According to video and eyewitness testimony, Brown had just committed a strong-arm robbery, stealing some Swisher Sweets cigars from the Ferguson Market -- ransacked in Monday night's riots -- when he and a companion were first told by Wilson to walk on the sidewalk instead of the street, then stopped and confronted by Wilson after the officer noticed the handful of cigars.
According to an Associated Press account of testimony released by the prosecutor's office, "Wilson said he asked a dispatcher to send additional officers, then backed his vehicle in front of Brown and his friend. As he tried to open the door, Wilson said, Brown slammed it back shut. Wilson said he pushed Brown with the door and Brown hit him in the face. Wilson told grand jurors he was thinking: 'What do I do not to get beaten inside my car?'"
He said Brown grabbed at his gun, it failed to fire the first two times Wilson pulled the trigger and then fired through the window of the patrol car.
More shots, Brown took off, then turned to come back, ignoring Wilson's orders to get on the ground before he was finally shot from short range.
Brown's companion, Dorian Johnson, said he was afraid they would be arrested after stealing the cigars, and while he told a slightly different story, did confirm that the two struggled before the fatal shots were fired.

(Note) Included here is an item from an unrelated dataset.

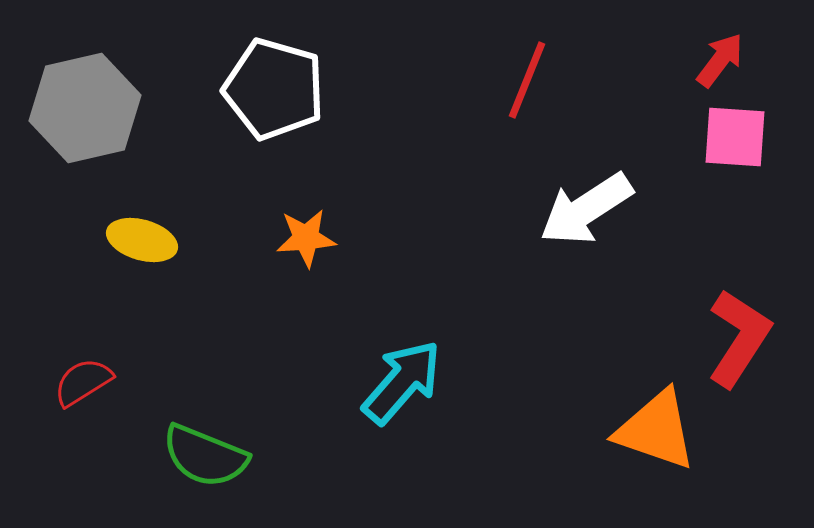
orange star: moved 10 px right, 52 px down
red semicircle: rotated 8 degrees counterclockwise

The death of any young man is a tragedy, and no one deserves to die over petty theft.
But any officer who is involved in a fight over control of a weapon is involved in a life-or-death struggle and may have no choice but to shoot.
Riots and destruction can only exacerbate racial tensions that have been simmering since last summer's tragic death.
It will take cool heads, effective leadership and a real effort at reconciliation by both sides of the issue to avoid bloodshed and destruction in the future.